The brief closes with an argument, once again consistent with Merck's brief (and, indeed, with arguments any branded drug company could make) that the Third Circuit's decision below is contrary to the balance struck under relevant Supreme Court precedent between a patentee's right to exclude and the proscriptions against anticompetitive behavior embodied by the antitrust laws. In this argument Upsher contends that the uniform "scope of the patent" test is consistent with this balance and should be affirmed by the Court. And perhaps anticipating the inevitable amicus brief by the FTC, the brief identifies the following as the source of the Third Circuit's error:
At bottom, the court of appeals' decision seems driven by the notion that there must necessarily be something wrong with settlements in which consideration flows from the patent holder to the alleged infringer. That impulse, however, ignores that fact that all settlements involve an exchange of consideration, and the form of that consideration should have no bearing on the lawfulness of the settlement. . . . And there is nothing anomalous about the fact that the net flow of monetary consideration may run to the generic challenger in the Hatch-Waxman context for the simple reason that the generic company has yet to begin making infringing sales.
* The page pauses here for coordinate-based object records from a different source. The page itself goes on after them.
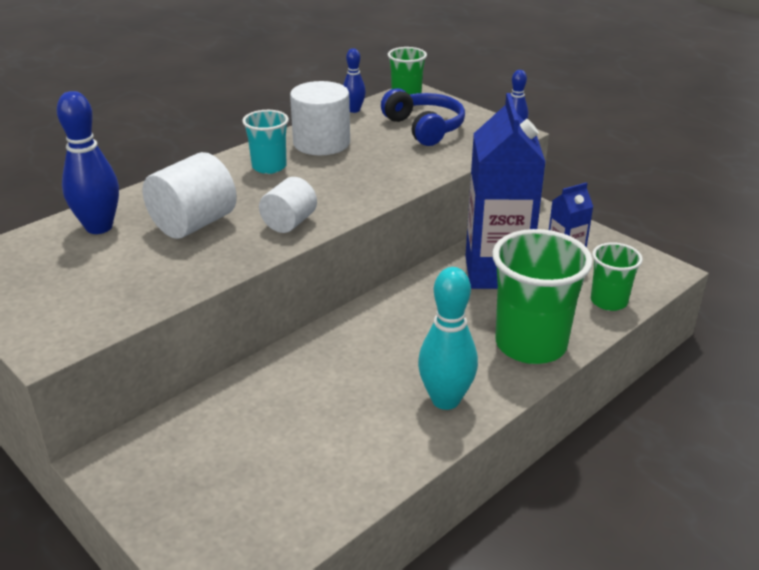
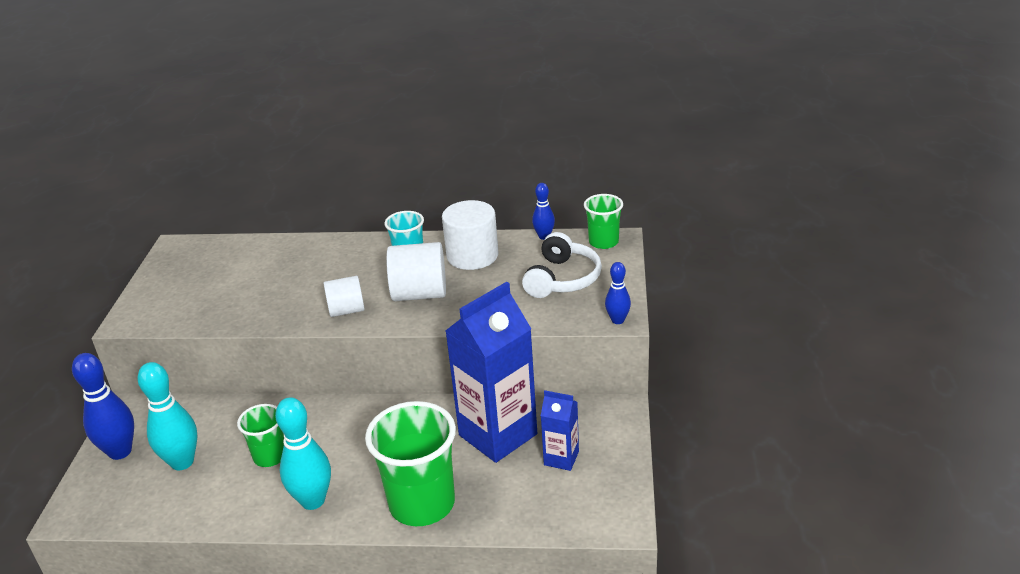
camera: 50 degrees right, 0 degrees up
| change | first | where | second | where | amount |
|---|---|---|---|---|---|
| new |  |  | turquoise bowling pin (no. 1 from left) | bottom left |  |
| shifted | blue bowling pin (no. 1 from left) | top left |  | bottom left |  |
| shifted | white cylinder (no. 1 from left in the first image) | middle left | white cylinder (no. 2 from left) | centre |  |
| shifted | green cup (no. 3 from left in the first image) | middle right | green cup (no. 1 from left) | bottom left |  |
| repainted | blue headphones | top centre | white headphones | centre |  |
As the Second Circuit has explained, if anything, "reverse payments are particularly to be expected in the drug-patent context because the Hatch-Waxman Act created an environment that encourages them" [citing In re Tamoxifen Citrate Antitrust Litigation].
Finally, the brief reminds the Court that the Third Circuit's decision, if upheld, would do ("by judicial fiat") something Congress has so far not done, make reverse payment settlement agreements unlawful, despite nine bills having been introduced to do just that over the past five years.
The Court is set to consider these petitions during an upcoming petition conference.